START Document segment
The way it's done, looks like to me that Googebot takes the "abbreviated listing" of our actual URLs to be used in the spidering phase, which is crazy...
you could try to
grep '%20...' accesslog.filename
from your unix shell (if you use unix/linux, of course).
Interesting discussion folks. I thought always thought it was just me having these issues.
I am seeing %C0 on one site but %5C with another. As far as I remember %5C is an actual \ backslash.
I also see the report in Sitemaps too.
Those extra characters could be from a bad link from your site or someone elses site.
If someone else (even not internally to my domains) had linked me for
I would have detected it in the referral logs that we carefully analize every day, one by one, even if it was a 404 like in this case.
Never in the last 4 years someone (but googlebot) has searched anything with those wrong characters in the URL....
Also, the mistake is too common and too new for not having left any trace in the access/error log, if not the googlebot signs...
It could be coming from someones browser via the google toolbar. That would support tedster's theory and make a lot of sense.
Why a Google tool bar?
This is what goole says
"This page lists URLs from your site that Googlebot had trouble crawling."
This is not coming from a Googlebar: this is googlebot trying to crawl that wrong URL.
Please explain.. thanks.
The bot works from a url database, one of the sources of the urls is IIRC from the google toolbar. In other words the toolbar phones home. I don't run the toolbar, such items are not installed on my systems.
The other sources are links on other pages, both from your site(s) and other site(s).
Mistookes in links happen and when picked up in googles crawling they get stored for later crawling.
The thing about the site the starter of this post has, is that clicking on the page title in the serps returns the actual page, that is the one without the %c0 in it. The %c0 is not in the link that Google has for the page. The %c0 is however shown in the green url display. The %c0 also is used in the link to Googles cache entry. Following the cache link results in the cache entry not being found. However removing the %c0 from the cache link gets you to the cache copy. That cache copy is a bit messed up as well.
I use mozilla as my browser and when the %co is used in any of the links on the site I get the www.example.com%co was not found message, which IIRC comes from a DNS lookup failure.
In other words ya can't even get there using %c0 in that manner.
Too many things to contemplate, too little time, and not enough real information.
[edited by: theBear at 2:30 pm (utc) on Sep. 8, 2006]
END Document segment
Job 1
In the forum thread, what does one poster say %5C stands for?
START Data extract
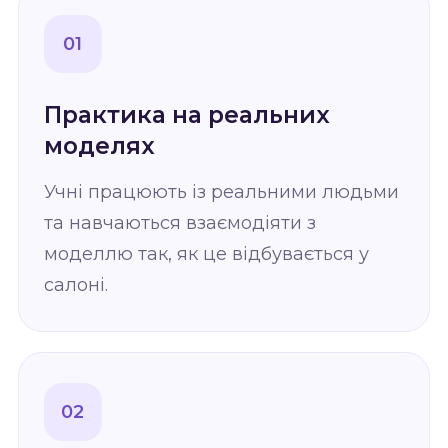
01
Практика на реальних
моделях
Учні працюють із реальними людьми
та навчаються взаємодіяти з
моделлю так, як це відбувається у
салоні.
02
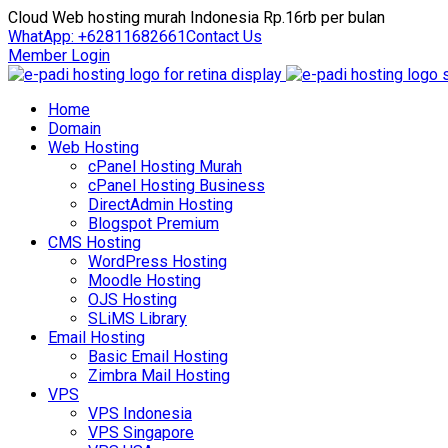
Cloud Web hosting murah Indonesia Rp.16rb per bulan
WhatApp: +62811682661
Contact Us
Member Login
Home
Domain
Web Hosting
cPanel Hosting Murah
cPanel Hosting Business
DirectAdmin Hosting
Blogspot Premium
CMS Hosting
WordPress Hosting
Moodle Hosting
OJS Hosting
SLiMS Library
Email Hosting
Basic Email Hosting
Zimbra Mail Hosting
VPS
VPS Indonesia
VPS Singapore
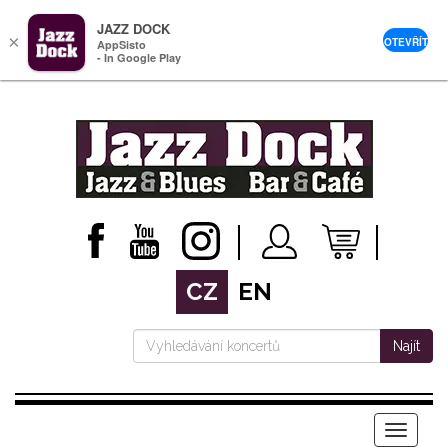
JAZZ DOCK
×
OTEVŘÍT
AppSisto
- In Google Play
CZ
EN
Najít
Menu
END Data extract
START Data extract
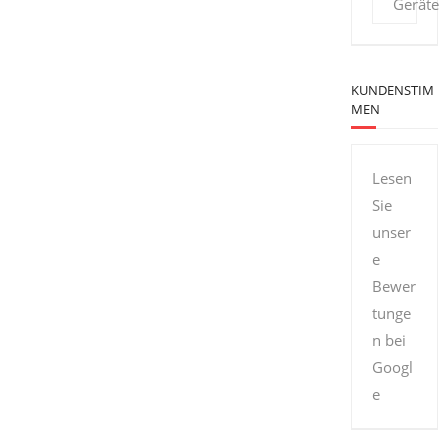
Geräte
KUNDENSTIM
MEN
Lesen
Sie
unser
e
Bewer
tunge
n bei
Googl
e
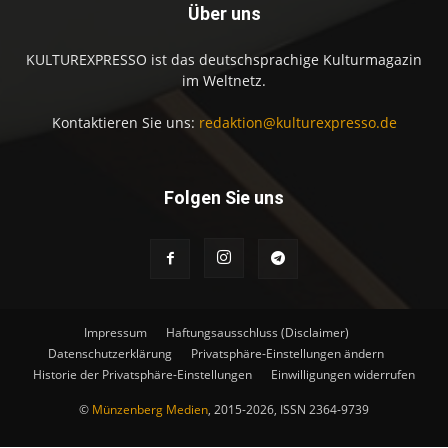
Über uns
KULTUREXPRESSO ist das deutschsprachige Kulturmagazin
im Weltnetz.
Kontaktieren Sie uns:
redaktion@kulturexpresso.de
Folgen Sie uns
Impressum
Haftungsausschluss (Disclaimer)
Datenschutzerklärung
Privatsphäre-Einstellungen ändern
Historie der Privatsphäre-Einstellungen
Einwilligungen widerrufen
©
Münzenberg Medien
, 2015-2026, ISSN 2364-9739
END Data extract
Job 2
Report only the number of lines in the entries that contain the string "Privatsphäre", counting matches case-sensitively.

Written response 1
An actual backslash (\).

Written response 2
2